Melt is a primary driver of such widespread blackening of the Greenland Ice Sheet. Compaction and removal of snow through melting of the surface layer uncovers dirt, dust and soot left over through the years and millennia, depositing it in a dense layer just beneath the newly melted and washed away snow.
Snow and ice darkening is also compounded by vastly expanding Arctic wildfires. And this year featured the most severe outbreak of wildfires on record for the Northwest Territory of Canada together with extreme and explosive fires throughout Arctic Siberia.The dark soot ejected in immense plumes from these fires is borne aloft by the winds, eventually falling together with rain and snow over the Greenland Ice Sheet.
Lastly, manmade sources of black and brown carbon are also implicated in the great ice sheet’s blackening. And, during recent years, with the explosion of dark particulate sources in developing countries and through global slash and burn agriculture, more and more dark particulate from human activities is finding its way to the great ice sheet.
The net effected is Greenland ice sheet albedo dropping like a rock.
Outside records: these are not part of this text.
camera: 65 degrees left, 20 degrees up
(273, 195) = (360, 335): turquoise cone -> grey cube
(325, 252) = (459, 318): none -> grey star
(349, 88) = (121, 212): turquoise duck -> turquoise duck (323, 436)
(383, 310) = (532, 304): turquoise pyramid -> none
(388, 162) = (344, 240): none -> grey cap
Greenland Ice Sheet Albedo Loss
(Falling like a rock. Greenland Ice Sheet albedo hits record low for August of 2014. Data source: NASA MOD10A1. Data Processed by: Dr. Jason Box.)
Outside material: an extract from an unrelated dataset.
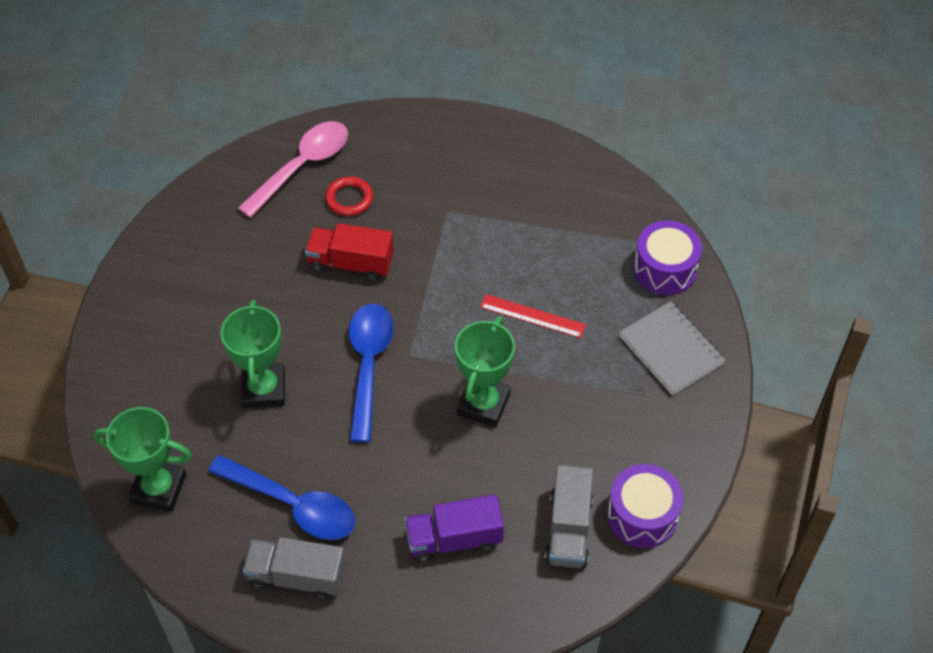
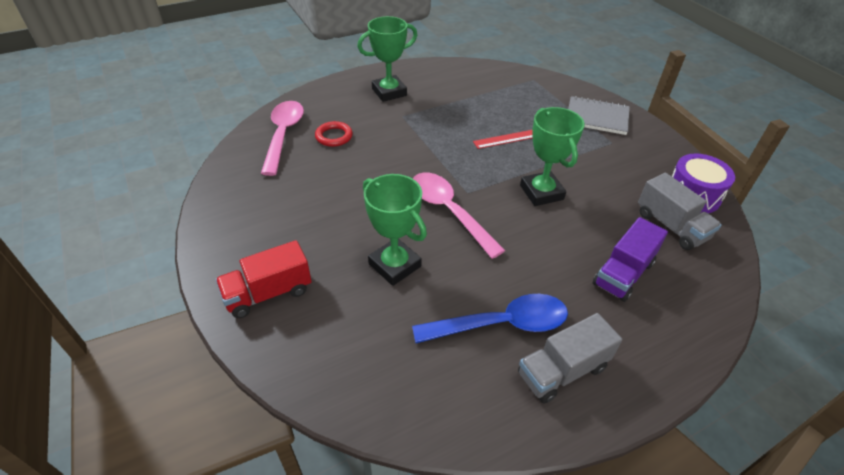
camera: 40 degrees left, 10 degrees down
(158, 488) = (387, 385): green trophy -> green trophy (389, 92)
(351, 263) = (373, 166): red truck -> red truck (268, 293)
(368, 365) = (449, 211): blue spoon -> pink spoon
(665, 269) = (546, 88): purple drum -> none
Albedo is a measure of reflectivity. The less reflective an ice sheet is, the more vulnerable it is to melting through direct heating by solar radiation. The ice sheet surface absorbs more energy from the sun’s rays as reflectivity falls and this process, in turn, further hastens a melt that is already being amplified by human-caused atmospheric and ocean heating.

But charts and graphs do little justice to this ongoing tragedy. In looking at vast stretches of ice, now colored an ominous grey-black, blanketing Greenland, it becomes all-too-easy to realize that we are likely witnessing the start of the Great Ice Sheet’s demise.